Awww, my old boy curls up and hugs his hind legs like Spice


----------



## coral. (May 11, 2011)

awwww its so sweet when they do that, i love it


----------



## coral. (May 11, 2011)

Heres some more pictures of Spice 

the first one is her chilling on the bed with Dodger and Splodge!

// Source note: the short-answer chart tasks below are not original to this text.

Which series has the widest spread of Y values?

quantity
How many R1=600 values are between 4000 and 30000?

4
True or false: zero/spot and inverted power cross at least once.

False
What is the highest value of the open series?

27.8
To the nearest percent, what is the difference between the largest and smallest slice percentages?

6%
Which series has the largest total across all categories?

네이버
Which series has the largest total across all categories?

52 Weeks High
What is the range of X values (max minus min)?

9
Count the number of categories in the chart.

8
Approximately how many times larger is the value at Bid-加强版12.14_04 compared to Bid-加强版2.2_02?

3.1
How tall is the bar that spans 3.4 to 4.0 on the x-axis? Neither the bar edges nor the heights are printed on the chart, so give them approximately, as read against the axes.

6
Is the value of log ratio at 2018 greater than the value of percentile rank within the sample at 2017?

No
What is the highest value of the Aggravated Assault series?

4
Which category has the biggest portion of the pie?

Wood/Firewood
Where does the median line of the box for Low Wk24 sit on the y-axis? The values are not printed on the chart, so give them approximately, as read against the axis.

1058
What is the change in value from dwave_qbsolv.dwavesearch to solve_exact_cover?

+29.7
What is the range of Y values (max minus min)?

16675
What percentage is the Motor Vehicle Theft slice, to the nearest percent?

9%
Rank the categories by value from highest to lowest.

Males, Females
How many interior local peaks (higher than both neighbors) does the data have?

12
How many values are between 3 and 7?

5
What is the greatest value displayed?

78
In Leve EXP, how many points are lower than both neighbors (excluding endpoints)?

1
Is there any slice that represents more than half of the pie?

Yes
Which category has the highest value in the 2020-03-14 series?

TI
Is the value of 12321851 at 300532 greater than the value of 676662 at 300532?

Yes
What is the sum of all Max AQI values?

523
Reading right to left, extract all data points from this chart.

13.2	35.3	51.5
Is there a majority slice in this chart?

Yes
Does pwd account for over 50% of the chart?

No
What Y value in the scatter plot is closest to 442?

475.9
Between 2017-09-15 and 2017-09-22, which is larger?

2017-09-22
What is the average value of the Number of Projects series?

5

And the others are her chilling in bed and on the sofa :biggrin5:


----------



## coral. (May 11, 2011)

3 new pictures of spice doing what she does best . . . .
Sleeping


----------



## Taylorbaby (Jan 10, 2009)

shes lovely!


----------



## coral. (May 11, 2011)

Heres a few of Spice enjoying the sun on the sofa


----------



## coral. (May 11, 2011)

a few more snaps of Spice
& of them shes on the bed with Splodge and Dodger


----------



## BespokePetSupplies (May 10, 2012)

Did Spice change when Sugar was hit by a car? I had a cat change completely when his mum disappeared, was never the same after that, was very sad. Hopefully he's up there with his mum now. RIP my little man.


----------



## coral. (May 11, 2011)

i dont really know cause Sugar and Spice was living at my mums, when she called to say Sugar was hit by a car she didnt really mention a change in her or anything, but them past 2 years they went through massive changes :/
but i bet Spice acted differently cause they were sisters and spent 15 years of there lifes together, now Spice is living with my now, she seems like shes changed abit, but i think that may be something do with her age. but i miss Sugar to bits! x


----------



## coral. (May 11, 2011)

i havent posted any pictures on here for months so, Heres some new photos of Spice in our new home


----------



## coral. (May 11, 2011)

and heres a few more


----------